In that line about Pujols, shouldn’t it read:

He hit .329/.403/.610 as a “21-year-old”.

Kenny
Guest
Kenny

If he lied about his age and was dominating a minor league level where it appeared he was crushing opponents that were 2-3 years older than him but that wasn’t the case, that would be one thing.

But he came into the major leagues and dominated people where your age doesn’t matter as much as your talent. What did he have to gain by lying about his age?

Bill@TDS
Guest

Neither is correct, because ages should not be hyphenated. It should read:
He hit .329/.403/.610 as a 21 year old.
“21-year-old” is an adjective. As in, we ordered a bottle of 21-year-old wine.

…sorry. I’m with Dave and David. At this point, Pujols is as old as he says he is unless there’s convincing evidence to the contrary.

Tom
Guest
Tom

If we are skeptical about most batters in the so-called “steroid era” why wouldn’t we do the same for the birthdates of non-USA born players? Just like steroids there is too much incentive for players to lie about their birthdate.

Teneleven
Guest
Teneleven

Chicago 7.90 — Ages are hyphenated in both noun and adjective forms.

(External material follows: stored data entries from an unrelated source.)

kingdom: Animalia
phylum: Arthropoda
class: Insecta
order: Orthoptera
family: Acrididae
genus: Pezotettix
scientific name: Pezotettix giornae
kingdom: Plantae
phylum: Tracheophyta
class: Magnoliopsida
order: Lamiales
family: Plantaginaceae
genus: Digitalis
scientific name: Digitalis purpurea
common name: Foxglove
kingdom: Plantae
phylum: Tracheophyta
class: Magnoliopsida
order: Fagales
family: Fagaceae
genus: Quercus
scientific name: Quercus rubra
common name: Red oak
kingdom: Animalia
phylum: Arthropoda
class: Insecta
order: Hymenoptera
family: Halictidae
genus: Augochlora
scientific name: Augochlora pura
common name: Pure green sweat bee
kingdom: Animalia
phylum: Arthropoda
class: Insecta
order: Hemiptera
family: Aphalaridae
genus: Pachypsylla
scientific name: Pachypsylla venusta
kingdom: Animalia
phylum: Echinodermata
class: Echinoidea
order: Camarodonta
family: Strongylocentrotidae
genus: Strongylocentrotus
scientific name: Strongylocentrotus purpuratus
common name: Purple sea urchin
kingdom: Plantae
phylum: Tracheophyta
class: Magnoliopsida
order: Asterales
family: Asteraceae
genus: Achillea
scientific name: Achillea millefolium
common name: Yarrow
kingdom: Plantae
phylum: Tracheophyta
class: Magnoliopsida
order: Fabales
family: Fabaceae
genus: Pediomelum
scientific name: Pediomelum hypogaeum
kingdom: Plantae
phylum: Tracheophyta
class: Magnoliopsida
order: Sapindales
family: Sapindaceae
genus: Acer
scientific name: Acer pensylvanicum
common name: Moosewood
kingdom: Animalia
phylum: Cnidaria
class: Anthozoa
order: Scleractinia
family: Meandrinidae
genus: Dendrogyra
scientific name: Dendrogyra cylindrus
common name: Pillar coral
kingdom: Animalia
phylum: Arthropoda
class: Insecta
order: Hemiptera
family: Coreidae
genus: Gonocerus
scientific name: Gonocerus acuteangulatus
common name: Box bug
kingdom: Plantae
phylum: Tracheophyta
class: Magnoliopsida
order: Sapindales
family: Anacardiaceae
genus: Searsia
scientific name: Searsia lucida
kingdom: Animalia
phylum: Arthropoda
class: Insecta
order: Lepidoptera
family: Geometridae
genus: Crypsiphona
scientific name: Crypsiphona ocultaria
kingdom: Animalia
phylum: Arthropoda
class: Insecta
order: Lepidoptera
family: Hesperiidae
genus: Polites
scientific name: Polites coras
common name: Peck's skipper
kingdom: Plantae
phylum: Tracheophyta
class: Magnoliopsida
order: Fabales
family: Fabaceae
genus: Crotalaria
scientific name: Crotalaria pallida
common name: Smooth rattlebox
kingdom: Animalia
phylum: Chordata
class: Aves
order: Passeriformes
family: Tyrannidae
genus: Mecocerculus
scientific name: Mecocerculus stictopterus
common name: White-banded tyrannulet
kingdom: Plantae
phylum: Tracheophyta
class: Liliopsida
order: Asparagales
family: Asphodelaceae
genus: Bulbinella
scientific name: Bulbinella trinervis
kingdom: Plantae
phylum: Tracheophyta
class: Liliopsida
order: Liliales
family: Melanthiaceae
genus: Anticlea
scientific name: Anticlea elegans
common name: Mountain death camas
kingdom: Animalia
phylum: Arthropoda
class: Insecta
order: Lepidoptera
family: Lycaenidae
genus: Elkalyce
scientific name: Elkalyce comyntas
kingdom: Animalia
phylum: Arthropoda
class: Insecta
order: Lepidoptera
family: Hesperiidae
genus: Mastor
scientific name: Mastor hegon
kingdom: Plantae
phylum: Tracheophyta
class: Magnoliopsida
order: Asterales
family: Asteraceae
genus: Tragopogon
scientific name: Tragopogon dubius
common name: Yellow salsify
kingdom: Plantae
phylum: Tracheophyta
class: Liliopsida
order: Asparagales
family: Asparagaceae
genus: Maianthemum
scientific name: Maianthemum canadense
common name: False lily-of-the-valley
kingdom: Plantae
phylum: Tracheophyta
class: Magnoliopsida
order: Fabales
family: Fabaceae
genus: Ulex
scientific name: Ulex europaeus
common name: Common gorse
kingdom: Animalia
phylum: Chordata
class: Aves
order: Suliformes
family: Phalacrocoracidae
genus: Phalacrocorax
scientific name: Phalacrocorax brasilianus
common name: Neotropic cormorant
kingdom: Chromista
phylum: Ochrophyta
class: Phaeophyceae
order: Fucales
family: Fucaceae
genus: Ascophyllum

But I agree with Dave, too. The convincing part of Pujols’ age for me is that the rest of his career isn’t some age-curve outlier. His peak wOBAs at age 26, 28, and 29? If he was lying about his age wouldn’t those have happened much earlier?

Bill@TDS
Guest

Huh. The hyphen comment was mostly tongue-in-cheek, but I’m surprised by that. Everything else I’ve ever seen has said no hyphens (and actually I think my adjective comment was wrong, you just never use the hyphens; the example I was thinking of was the “21 year-old” variation, which really means 21 things, each one year old).
But anyway. Tom, you’re starting the assumption that “we are skeptical about most batters in the so-called ‘steroid era.'” When I could care less.
Anyway, as has been pointed out elsewhere here, Pujols has less incentive than most to lie about his age. I just think he would’ve been found out by now if he were lying.